Soziales
Viele Ideen für die Familienhilfe
Donnerstag, 16. Juli 2009 03:26
- Von Anne K. Strickstrock
Neun Jugendhilfe-Träger haben elf Bewerbungen eingereicht: Es geht um 318 000 Euro.
Sie kämpften, als ginge es um die Kronjuwelen: Neun Träger haben insgesamt elf Bewerbungen eingereicht, um in Bergedorf Angebote der Familienhilfe zu unterbreiten. Das Bezirksamt hatte zum Interessenbekundungsverfahren aufgerufen, will die jährlich zu vergebenden 318 000 Euro neu ausschreiben. "Laut Antragslage stehen dem jetzt aber 620 000 Euro gegenüber", sagte Sozialraummanager Sven Dahlgaard, der alle Bewerber ins Lichtwarkhaus eingeladen hatte, damit sie ihre Konzepte dem Jugendhilfe-Ausschuss vorstellen.
Ziel ist es, Angebote zu schaffen, die die teuren Hilfen zur Erziehung (HzE) vermeiden: Probleme sollen möglichst im Vorfeld angegangen und ausgeräumt werden. "Wir konnten im vergangenen Jahr 17 HzE-Fälle abwenden, in diesem Jahr sind es schon elf", sagte Michael Kolle (MiKo), der für sein Projekt "Reaktiv" warb, eine Familienberatung in Lohbrügge, die jährlich 63 000 Euro kostet. Mit einem Projekt namens "Catch him" möchte die "Gesellschaft für Soziales" Schulverweigerern auf die Schliche kommen: "Wir bieten Hilfsangebote für Lehrer, um einen besseren Zugang zu den Eltern zu finden", sagte der pädagogische Leiter Frank Zimmermann. Er denkt dabei allerdings nur an die ersten sechs Grundschulklassen: Prävention stehe im Vordergrund.
Lernbegleitung und Einzelförderung hat auch "Sprungbrett" im Sinn: Sein seit April 2007 bestehendes Projekt "Integration durch Bildung" soll künftig auf Lohbrügge ausgeweitet werden, auch die Schüler vom Richard-Linde-Weg, der Schule Sander Straße und der Förderschule an der Billwerder Straße einbeziehen.
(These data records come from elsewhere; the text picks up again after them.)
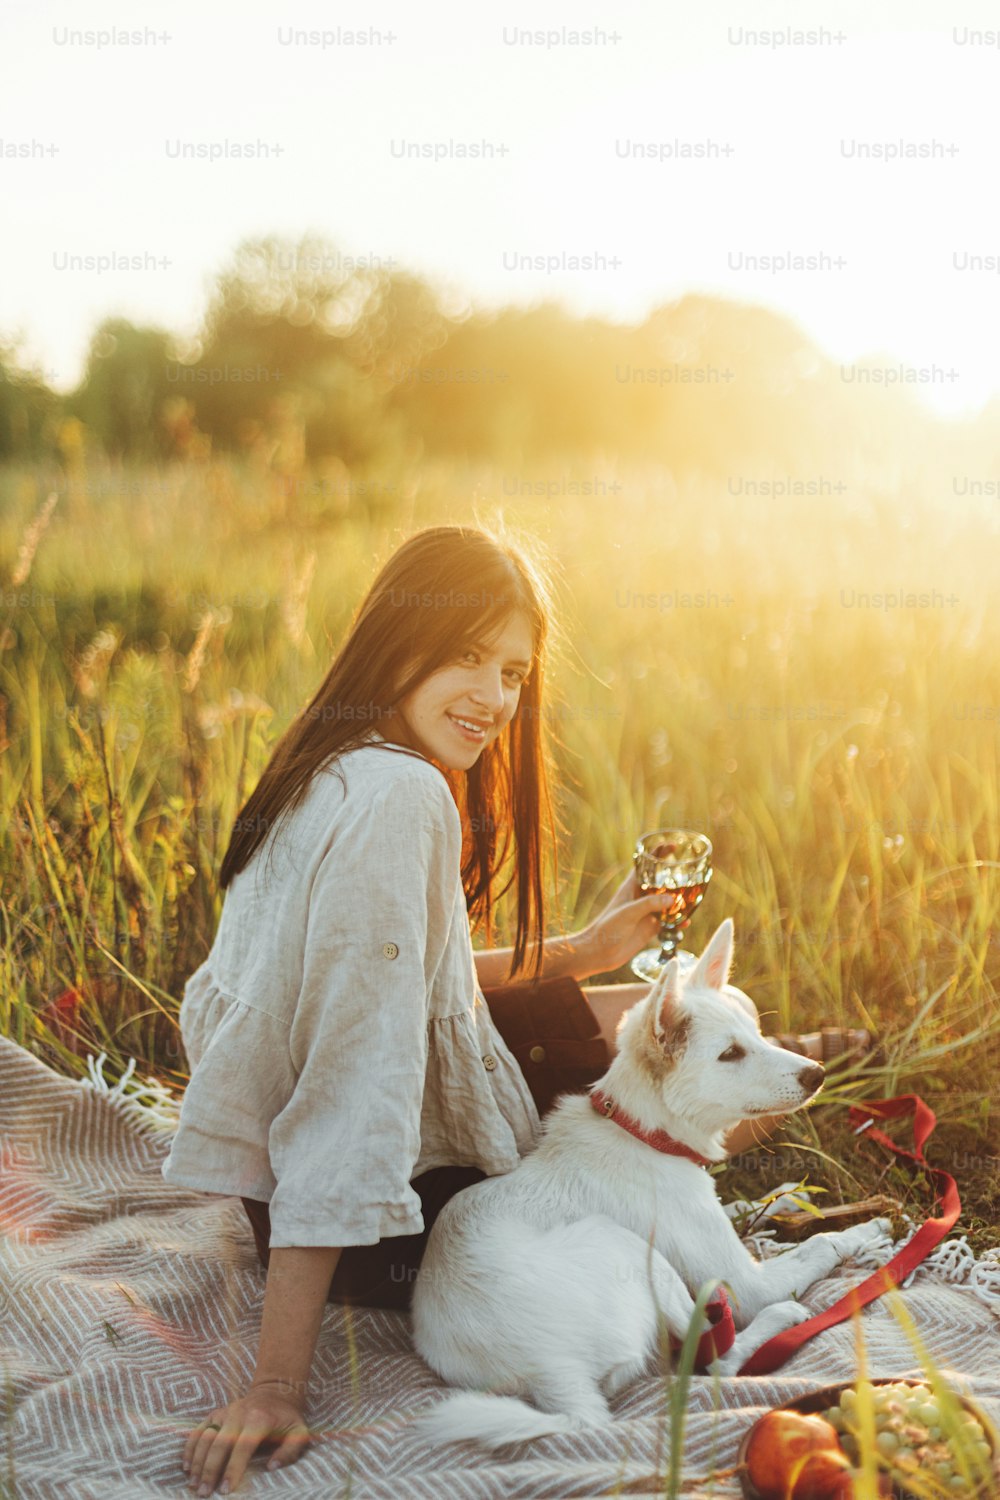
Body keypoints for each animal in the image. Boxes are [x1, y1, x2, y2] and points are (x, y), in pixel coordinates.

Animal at [410, 918, 887, 1446]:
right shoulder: (747, 1281)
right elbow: (820, 1244)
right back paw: (781, 1319)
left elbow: (751, 1205)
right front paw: (866, 1233)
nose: (818, 1073)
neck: (644, 1134)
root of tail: (552, 1375)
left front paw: (796, 1201)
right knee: (715, 1361)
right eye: (730, 1054)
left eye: (758, 1034)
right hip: (630, 1249)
Ebenfalls in Lohbrügge will sich die Pestalozzi-Stiftung etablieren: Ihr "Familienaktivierungsteam" ist schon in Bergedorf-West erfolgreich, will künftig auch in Lohbrügge und im Bergedorfer Kerngebiet Krisenintervention anbieten. An der Bergedorfer Straße soll zudem ein Treffpunkt für Familienberatung entstehen, im Büro der dort ansässigen "Familienhelden". Sie erhoffen dafür einen jährlichen Zuschuss von 24 000 Euro.
Auch in Neuallermöhe sind Projekte geplant: Der Internationale Bund will seine Einzelfallhilfen künftig auch im Westen des Stadtteils anbieten, "mittendrin" wiederum die frühkindliche Entwicklungsförderung stärken. Zudem will ein neu gegründeter Jugendhilfe-Träger starten: "Max und Moritz" will an drei Tagen bei Problemen beraten, an weiteren zwei Tagen Ausflüge mit Jugendlichen unternehmen, auch Coolness- und Antiaggressions-Trainings anbieten.
Nicht zuletzt wartet auch das Landgebiet mit einem neuen Projekt auf: "Mobelan", also mobile Beratungsangebote im Landgebiet, sollen 4929 Jugendlichen dienen, die - im größten Abstand - 36 Kilometer auseinander wohnen. "Es sollen Gruppenangebote gegen Drogen und Gewalt sein", erläutere SCVM-Geschäftsführer Martin Füllenbach den Ausschuss-Mitgliedern seinen Antrag über knapp 34 000 Euro.
Die Jugendpolitiker müssen nun in der Sommerpause über den Ideen-Strauß beraten. In einer Sondersitzung am 1. September wollen sie über die Vergabe der 318 000 Euro entscheiden.
Ideen sind teuer: "Laut Antragslage müssten wir fast doppelt soviel Geld haben."